Anders sieht es aus, wenn bereits eine abgeschlossene Berufsausbildung oder ein berufsqualifizierender Studienabschluss vorliegt. Dann kann der berufliche Zusammenhang stärker ins Gewicht fallen.
Entscheidend bleibt aber die konkrete Lebenssituation: Abschluss, zeitlicher Ablauf, Studienziel und beruflicher Bezug sollten zusammenpassen.
Eine kurze Checkliste vor dem Eintragen
Vor dem Ausfüllen der Steuererklärung hilft diese kurze Prüfung:
- Liegt ein Erststudium ohne vorherige Berufsausbildung vor?
- Wurde bereits eine Ausbildung oder ein Studium erfolgreich abgeschlossen?
- Besteht ein nachvollziehbarer Zusammenhang zwischen Studium und späterem Beruf?
- Sind die Kosten im richtigen Kalenderjahr bezahlt worden?
- Gibt es Rechnungen, Zahlungsnachweise oder Gebührenbescheide?
- Wurden einzelne Kosten ganz oder teilweise erstattet?
- Sind private und studienbezogene Kosten sauber getrennt?
Je klarer diese Punkte beantwortet sind, desto leichter fällt die Einordnung.
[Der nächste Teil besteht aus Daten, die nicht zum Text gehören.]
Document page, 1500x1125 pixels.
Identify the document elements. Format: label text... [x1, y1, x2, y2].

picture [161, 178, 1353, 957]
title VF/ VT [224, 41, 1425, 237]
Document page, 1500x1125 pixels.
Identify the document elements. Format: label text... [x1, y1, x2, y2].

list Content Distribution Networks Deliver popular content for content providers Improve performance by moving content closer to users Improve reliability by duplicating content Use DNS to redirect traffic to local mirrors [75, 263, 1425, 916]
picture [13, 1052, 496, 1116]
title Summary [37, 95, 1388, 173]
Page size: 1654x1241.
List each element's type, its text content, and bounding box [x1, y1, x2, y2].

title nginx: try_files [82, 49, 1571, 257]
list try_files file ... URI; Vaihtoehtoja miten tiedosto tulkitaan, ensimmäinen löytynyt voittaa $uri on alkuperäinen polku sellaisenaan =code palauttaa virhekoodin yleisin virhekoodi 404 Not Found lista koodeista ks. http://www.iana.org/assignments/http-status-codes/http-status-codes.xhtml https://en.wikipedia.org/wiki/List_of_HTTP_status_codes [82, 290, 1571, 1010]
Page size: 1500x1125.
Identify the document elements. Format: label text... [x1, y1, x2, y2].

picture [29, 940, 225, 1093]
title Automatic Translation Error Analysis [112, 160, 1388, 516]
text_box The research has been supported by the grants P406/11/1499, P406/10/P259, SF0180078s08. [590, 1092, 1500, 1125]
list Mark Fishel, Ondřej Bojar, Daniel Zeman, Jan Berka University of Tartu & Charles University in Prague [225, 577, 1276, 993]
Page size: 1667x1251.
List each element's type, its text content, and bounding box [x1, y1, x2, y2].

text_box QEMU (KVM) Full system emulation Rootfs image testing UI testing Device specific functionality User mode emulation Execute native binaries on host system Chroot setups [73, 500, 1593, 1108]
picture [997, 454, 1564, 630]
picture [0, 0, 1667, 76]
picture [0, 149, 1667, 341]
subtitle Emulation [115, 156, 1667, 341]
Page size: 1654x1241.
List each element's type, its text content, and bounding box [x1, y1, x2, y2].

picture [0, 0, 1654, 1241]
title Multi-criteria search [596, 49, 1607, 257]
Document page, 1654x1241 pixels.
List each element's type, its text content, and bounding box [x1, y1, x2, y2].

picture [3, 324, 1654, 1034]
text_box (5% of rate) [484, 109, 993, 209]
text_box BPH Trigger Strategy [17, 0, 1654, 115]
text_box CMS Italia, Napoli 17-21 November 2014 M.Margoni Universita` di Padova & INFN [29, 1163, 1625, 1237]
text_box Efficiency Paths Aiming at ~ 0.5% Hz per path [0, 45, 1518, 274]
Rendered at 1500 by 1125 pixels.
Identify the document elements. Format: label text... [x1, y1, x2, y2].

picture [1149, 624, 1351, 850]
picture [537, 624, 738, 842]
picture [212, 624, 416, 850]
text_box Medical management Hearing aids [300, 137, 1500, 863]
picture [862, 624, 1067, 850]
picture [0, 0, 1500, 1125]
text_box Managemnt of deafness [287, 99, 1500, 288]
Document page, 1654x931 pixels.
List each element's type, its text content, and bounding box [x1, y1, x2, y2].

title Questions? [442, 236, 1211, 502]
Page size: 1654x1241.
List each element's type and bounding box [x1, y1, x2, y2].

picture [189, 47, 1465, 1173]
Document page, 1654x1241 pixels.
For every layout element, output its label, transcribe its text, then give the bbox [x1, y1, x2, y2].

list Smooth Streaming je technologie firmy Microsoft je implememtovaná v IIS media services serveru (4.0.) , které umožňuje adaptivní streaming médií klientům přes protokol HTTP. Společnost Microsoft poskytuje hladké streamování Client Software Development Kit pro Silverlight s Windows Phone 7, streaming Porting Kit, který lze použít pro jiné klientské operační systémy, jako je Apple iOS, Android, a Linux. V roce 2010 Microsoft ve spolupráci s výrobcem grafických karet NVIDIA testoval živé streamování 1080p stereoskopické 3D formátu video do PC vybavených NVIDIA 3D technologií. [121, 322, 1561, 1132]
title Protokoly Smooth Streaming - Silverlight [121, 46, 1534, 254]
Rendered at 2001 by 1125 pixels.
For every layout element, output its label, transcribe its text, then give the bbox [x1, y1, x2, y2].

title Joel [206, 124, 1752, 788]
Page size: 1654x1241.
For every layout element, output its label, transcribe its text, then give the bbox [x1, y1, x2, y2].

Und falls Unsicherheit bleibt, ist es besser, den Sachverhalt knapp und ehrlich zu beschreiben, statt Kosten ohne Erklärung irgendwo einzutragen.
Wann sich fachliche Hilfe lohnen kann
Bei einfachen Fällen reicht oft eine sorgfältige Vorbereitung. Komplizierter wird es, wenn mehrere Ausbildungswege ineinandergreifen, ein duales Studium vorliegt, ein Masterstudium folgt, Studienkosten im Ausland angefallen sind oder neben dem Studium bereits relevante Arbeitseinkünfte erzielt werden.
Dann kann eine Lohnsteuerhilfe, ein Steuerberater oder eine gezielte Nachfrage beim Finanzamt helfen, Fehler zu vermeiden.
Wichtig ist dabei die Erwartung: Das Finanzamt kann allgemeine Hinweise zum Verfahren geben, ersetzt aber keine individuelle Gestaltungsberatung. Wer jedoch nur wissen möchte, welches Formular betroffen ist oder welche Unterlagen nachgereicht werden können, bekommt dort oft zumindest eine erste Orientierung.